## [Stored data entries]
-=-=-=-=-

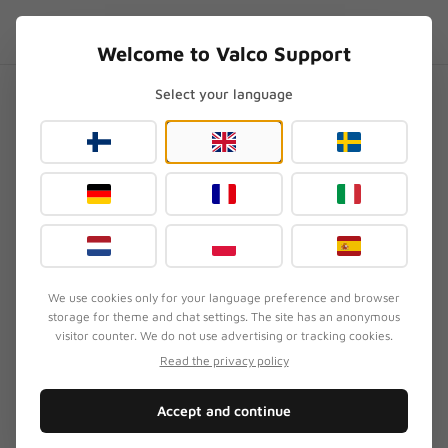
Skip to content
SV
.SUPPORT
Welcome to Valco Support
Select your language
Hem
/
VMK25
/
VMK25: Fel beställning – kan den ändras?
VMK25: Fel beställning – kan
den ändras?
Uppdaterad
24 maj 2026
·
Granskad av Valcos supportteam
We use cookies only for your language preference and browser
storage for theme and chat settings. The site has an anonymous
SYMPTOM
visitor counter. We do not use advertising or tracking cookies.
Du råkade beställa VMK25-öronkuddar fast du
Read the privacy policy
behövde öronkuddar för modellen VMK20. Kaffet
var odrucket, ögonen fortfarande halvslutna och
Accept and continue
fingret gled till fel ställe.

-=-=-=-=-

## [What the exercise asks]
From the line containing "We use cookies" down to the final line of the data, write out every line exactly; both the first and last of these belong in your answer, and nothing else does.

## [Answer section]
We use cookies only for your language preference and browser
storage for theme and chat settings. The site has an anonymous
SYMPTOM
visitor counter. We do not use advertising or tracking cookies.
Du råkade beställa VMK25-öronkuddar fast du
Read the privacy policy
behövde öronkuddar för modellen VMK20. Kaffet
var odrucket, ögonen fortfarande halvslutna och
Accept and continue
fingret gled till fel ställe.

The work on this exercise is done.